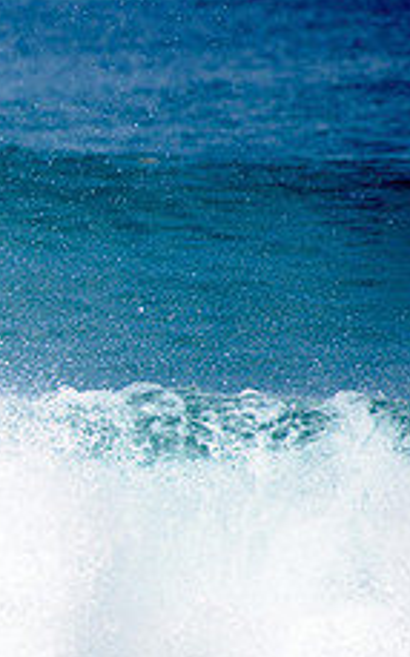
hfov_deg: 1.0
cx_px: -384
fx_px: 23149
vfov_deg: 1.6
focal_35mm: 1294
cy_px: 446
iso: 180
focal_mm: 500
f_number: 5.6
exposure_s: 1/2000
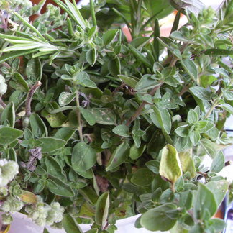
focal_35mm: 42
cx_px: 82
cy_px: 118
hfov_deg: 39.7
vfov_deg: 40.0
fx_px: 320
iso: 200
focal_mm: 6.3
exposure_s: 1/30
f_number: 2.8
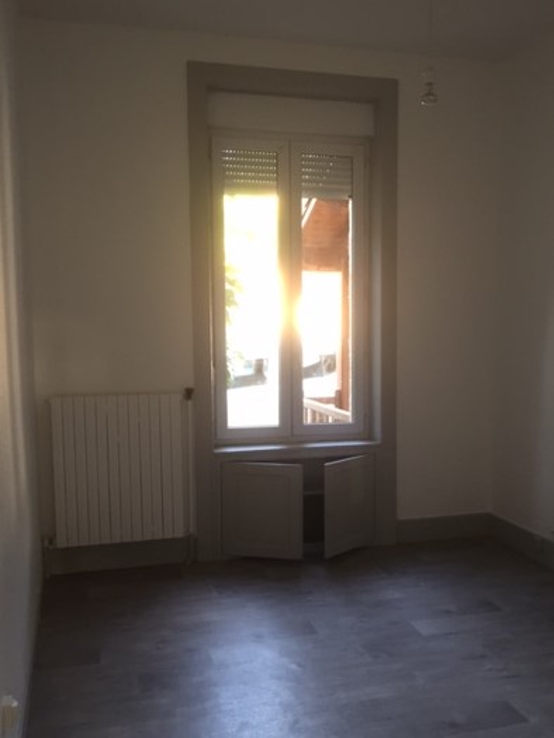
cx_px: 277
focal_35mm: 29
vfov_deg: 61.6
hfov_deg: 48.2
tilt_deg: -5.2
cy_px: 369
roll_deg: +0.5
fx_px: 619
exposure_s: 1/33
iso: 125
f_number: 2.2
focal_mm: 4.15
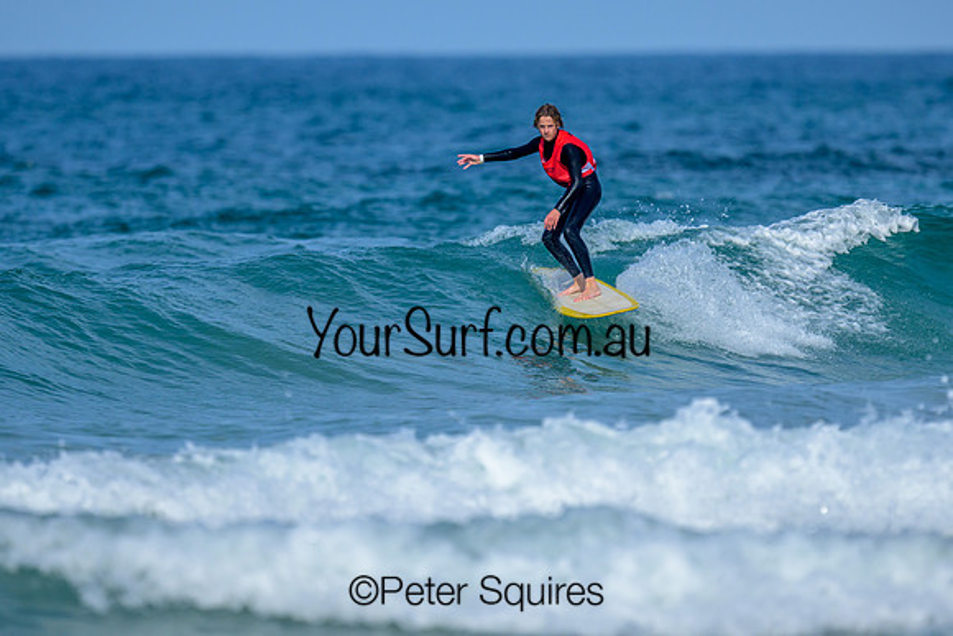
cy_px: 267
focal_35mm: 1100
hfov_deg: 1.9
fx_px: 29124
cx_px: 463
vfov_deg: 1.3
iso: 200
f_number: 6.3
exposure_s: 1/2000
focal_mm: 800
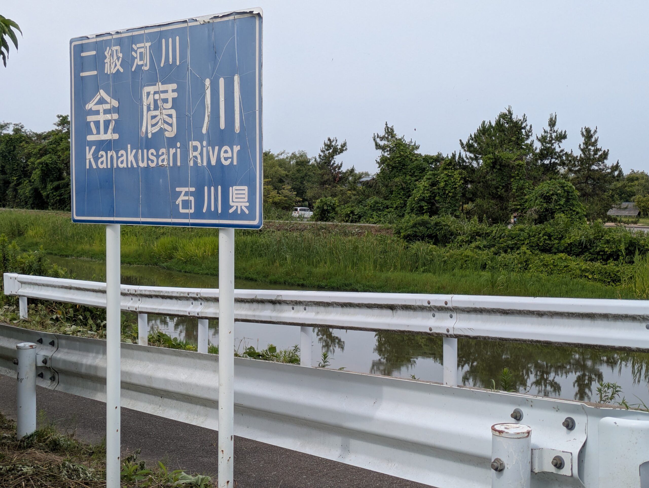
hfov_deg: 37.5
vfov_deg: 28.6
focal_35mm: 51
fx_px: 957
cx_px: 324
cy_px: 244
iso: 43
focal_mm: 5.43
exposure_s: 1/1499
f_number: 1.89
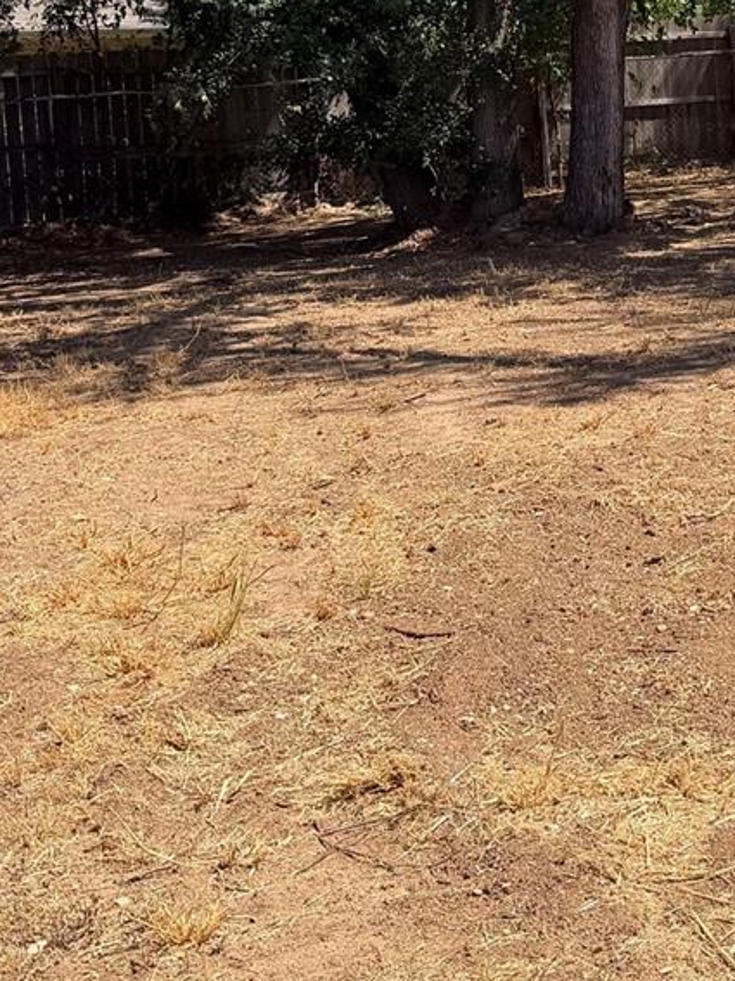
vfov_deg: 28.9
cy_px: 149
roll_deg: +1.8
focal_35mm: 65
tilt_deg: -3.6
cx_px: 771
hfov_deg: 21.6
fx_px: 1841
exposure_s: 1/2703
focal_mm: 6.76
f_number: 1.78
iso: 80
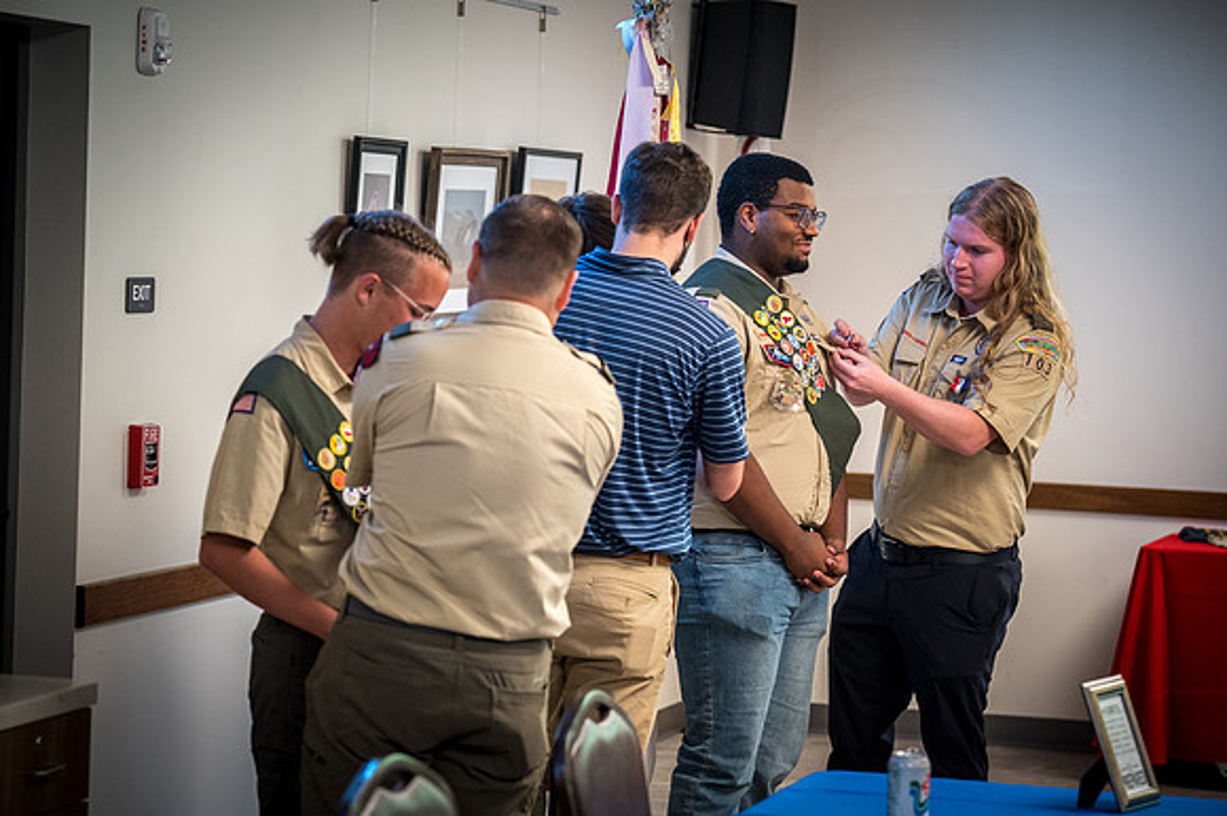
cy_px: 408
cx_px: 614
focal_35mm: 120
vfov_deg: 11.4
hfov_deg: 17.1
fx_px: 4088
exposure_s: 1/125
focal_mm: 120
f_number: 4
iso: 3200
==*==
Give back, exactly and with nothing added, the lines from the line containing "vfov_deg: 11.4" through the final line of the records above, both of them included.

vfov_deg: 11.4
hfov_deg: 17.1
fx_px: 4088
exposure_s: 1/125
focal_mm: 120
f_number: 4
iso: 3200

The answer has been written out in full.